You may not think you know what SSL cryptographic protocols are, but you kinda do. Remember Heartbleed? That was a bug in the OpenSSL cryptography library, which implements the protocols. Basically these are all components of the encryption that’s supposed to keep you safe and private on the Web. Except now Google researchers have found a bug in the long-outdated, but still widely used SSL 3.0 protocols.
The vulnerability, called Padding Oracle On Downgraded Legacy Encryption or POODLE, allows an evildoer to compromise the secure connection between a user and a website and steal data or launch an attack. The vulnerability isn’t as extreme a threat as Heartbleed but is still a problem because SSL 3.0 is fairly ubiquitous. Additionally, the bug can be resolved by removing SSL 3.0 support, but this isn’t necessarily a feasible solution in terms of online comaptibility, so Google has been testing alternative patch mechanisms in Chrome and offers suggestions in the paper.
Get ready for this: SSL 3.0 was released in 1996. That’s almost 20 years ago and makes it older than Windows XP, which is basically the oldest thing ever. SSL, Secure Sockets Layer, was replaced by TSL, Transport Layer Security, in 1999. TSL 1.0 was based on SSL 3.0, but some improvements made them incompatible. So SSL 3.0 became a sort of backup. There have been two more versions of TSL since 1999, and there’s a third in the works now, but SSL 3.0 always hung around as an alternative that browsers and secure Web servers could turn to if TSL encountered an error. This widespread use is what makes the POODLE vulnerability a concern.
In a blog post one of the three Google researchers who published the vulnerability, Bodo Möller, explains:
SSL 3.0 is nearly 18 years old, but support for it remains widespread. Most importantly, nearly all browsers support it and, in order to work around bugs in HTTPS servers, browsers will retry failed connections with older protocol versions, including SSL 3.0. Because a network attacker can cause connection failures, they can trigger the use of SSL 3.0 and then exploit this issue.
As an individual there’s not much you can do to patch Web servers or keep your browser from being tricked into reverting to SSL 3.0 so an attacker can exploit the bug. But you can stay off public Wi-Fi and other networks you don’t trust. CNET outlines some more technical steps you can take if you want to use plugins or the command line to manually disable SSL 3.0 on your browser. It also points to a University of Michigan POODLE page that provides additional directions.
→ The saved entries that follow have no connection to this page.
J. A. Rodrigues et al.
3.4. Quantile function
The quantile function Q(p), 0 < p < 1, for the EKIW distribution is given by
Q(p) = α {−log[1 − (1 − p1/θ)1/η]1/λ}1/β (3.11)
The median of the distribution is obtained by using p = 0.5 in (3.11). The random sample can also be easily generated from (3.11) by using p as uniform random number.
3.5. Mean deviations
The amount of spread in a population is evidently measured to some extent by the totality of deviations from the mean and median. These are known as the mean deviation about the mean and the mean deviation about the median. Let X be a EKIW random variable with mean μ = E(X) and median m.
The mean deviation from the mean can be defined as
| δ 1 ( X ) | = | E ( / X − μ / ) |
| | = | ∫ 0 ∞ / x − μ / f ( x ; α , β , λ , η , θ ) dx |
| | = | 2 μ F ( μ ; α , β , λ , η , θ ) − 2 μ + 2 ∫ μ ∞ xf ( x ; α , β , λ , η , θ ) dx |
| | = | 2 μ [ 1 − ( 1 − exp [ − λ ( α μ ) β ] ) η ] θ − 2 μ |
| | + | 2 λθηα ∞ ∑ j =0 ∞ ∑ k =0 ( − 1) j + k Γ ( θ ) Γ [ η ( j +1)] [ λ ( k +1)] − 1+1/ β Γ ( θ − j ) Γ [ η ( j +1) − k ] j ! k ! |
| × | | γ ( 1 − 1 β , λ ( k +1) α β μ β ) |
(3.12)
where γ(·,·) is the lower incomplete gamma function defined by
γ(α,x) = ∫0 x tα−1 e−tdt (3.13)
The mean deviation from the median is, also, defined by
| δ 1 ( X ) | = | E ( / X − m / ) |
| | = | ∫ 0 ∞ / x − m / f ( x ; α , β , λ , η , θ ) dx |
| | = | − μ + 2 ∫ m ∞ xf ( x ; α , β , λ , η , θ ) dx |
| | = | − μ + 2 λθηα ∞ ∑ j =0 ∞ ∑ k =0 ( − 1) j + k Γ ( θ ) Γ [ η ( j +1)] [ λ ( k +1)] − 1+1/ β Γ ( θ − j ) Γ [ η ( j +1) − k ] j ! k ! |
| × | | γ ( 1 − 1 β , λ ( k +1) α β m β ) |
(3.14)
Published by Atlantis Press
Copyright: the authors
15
This POODLE assessment is also reassuring because it shows that only 0.12 percent of the top 1 million sites online don’t have TSL support. That means that very little Web traffic, a fraction of a percent, relies on SSL 3.0. Since the Google researchers show that an attacker could trick your browser into defaulting down to SSL 3.0, this doesn’t in itself eliminate concerns about the threat, but it does indicate that very little traffic has been exposed.
Google says, “This POODLE bites,” but really the only reasonable response is oy with the poodles already.